Missing context or citations: - No comparison to EnKF, which is the dominant ensemble filter in hydrology and a natural benchmark; the paper justifies UKF theoretically but never tests it against EnKF. - Particle filter methods are mentioned in passing (via Chatzi & Smyth) but not considered as alternatives despite relevance to non-Gaussian semi-arid hydrology. - No engagement with remote-sensing-assisted assimilation (e.g., GRACE, SMAP soil moisture) — acknowledged as future work but relevant as a comparison baseline in data-scarce settings. - HBV is calibrated manually while SWAT uses SUFI-2 and WetSpa uses PEST; this inconsistency in calibration rigor is not discussed as a potential confound in the model-structure comparison.

Possible experimental / analytical issues: - The primary comparison — "UKF outperforms data fusion (29.8% vs. 10.2%)" — is structurally biased: data fusion is applied to UKF-filtered outputs, not to raw model outputs.
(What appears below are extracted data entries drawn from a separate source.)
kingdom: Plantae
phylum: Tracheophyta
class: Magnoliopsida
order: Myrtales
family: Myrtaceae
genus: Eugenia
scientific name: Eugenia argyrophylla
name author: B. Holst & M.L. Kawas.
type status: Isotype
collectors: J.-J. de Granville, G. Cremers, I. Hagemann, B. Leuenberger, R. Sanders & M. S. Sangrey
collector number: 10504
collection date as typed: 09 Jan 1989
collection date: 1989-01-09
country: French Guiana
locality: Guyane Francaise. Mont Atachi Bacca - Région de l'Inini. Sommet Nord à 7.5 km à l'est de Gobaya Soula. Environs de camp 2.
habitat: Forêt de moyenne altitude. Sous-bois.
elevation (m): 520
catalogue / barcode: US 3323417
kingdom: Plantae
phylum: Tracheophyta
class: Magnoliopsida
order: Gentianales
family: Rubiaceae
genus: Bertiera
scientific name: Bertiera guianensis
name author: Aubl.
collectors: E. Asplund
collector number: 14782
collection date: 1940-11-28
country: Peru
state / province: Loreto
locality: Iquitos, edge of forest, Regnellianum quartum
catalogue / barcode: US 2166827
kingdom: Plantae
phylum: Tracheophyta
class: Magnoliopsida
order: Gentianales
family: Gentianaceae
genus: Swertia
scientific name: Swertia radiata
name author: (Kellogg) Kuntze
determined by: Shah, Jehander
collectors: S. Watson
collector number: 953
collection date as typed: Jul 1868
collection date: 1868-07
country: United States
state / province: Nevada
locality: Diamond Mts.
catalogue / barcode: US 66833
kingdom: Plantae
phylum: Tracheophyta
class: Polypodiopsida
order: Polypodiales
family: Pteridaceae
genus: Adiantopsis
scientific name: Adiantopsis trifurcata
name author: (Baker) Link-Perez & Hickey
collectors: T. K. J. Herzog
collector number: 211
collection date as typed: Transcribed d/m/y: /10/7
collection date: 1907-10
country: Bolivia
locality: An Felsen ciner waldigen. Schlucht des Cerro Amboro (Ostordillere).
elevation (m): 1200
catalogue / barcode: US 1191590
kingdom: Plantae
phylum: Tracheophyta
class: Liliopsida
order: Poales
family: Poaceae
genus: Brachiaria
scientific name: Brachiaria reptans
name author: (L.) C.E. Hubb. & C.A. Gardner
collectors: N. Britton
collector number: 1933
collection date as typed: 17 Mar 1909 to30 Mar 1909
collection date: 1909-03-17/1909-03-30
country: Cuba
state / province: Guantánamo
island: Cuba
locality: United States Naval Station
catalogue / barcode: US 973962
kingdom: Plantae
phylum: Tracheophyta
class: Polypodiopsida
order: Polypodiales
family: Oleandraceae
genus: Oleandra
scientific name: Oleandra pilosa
This guarantees data fusion appears weaker; a fair comparison would apply fusion to raw outputs separately. - NSE is the sole reported metric; PBIAS, KGE, RMSE, or flow-duration curve statistics are absent, obscuring whether high flows (acknowledged as systematically underestimated) or low flows improve. - No uncertainty quantification (credible intervals, ensemble spread) is reported for either UKF or fusion outputs, despite uncertainty reduction being the stated goal. - Single catchment (216 km²), single climate (semi-arid Iran), 24-year record — no cross-validation across basins or climates; generalization claims are unsupported. - No statistical significance testing (e.g., Wilcoxon, DM test) is applied to NSE differences. - The Results and Discussion section appears duplicated verbatim in the manuscript — a pre-publication artifact that raises editing concerns.

Ideas for future work: - Repeat the experiment with data fusion applied to raw (pre-UKF) model outputs to produce an unconfounded UKF-vs.-fusion comparison. - Include joint state–parameter UKF or dual EnKF to quantify how much of the remaining error is attributable to parameter uncertainty vs. state uncertainty, particularly given the manually calibrated HBV baseline. - Apply UKF at sub-daily timesteps (if data become available) or on a larger basin with longer concentration time to test whether the peak-flow underestimation is timestep-driven or filter-driven. - Test adaptive noise covariance estimation (e.g., innovation-based Q/R adaptation) to assess sensitivity of the 18.8%–29.8% NSE gains to the constant-noise assumption.

Methods

  • Unscented Kalman Filter (UKF)
  • weighted-average data fusion
  • HBV lumped rainfall-runoff model
  • SWAT semi-distributed model
  • WetSpa distributed model
  • PEST parameter estimation
  • SUFI-2 uncertainty fitting
  • Nash-Sutcliffe efficiency (NSE) evaluation
  • sigma-point generation via symmetric point algorithm

Datasets

  • Menderjan watershed daily streamflow (1993-2017)
  • Iran Meteorological Organization weather station data
  • Iran Water Resources Management Company stream gauge data

Claims

  • UKF-based data assimilation improved Nash-Sutcliffe efficiency by up to 29.8% for the lumped HBV model during validation.
  • UKF consistently outperformed weighted-average data fusion across calibration and validation stages for all three model structures.
  • The greatest relative improvement from UKF was observed in the lumped model (HBV) and the smallest in the distributed model (WetSpa).
  • Data fusion using weighted averages provided modest NSE gains of up to 10.2%, less than those achieved by UKF.
  • Model spatial structure (lumped vs. semi-distributed vs. distributed) had little effect on overall NSE but strongly influenced simulation of specific runoff components such as peak flows and baseflows.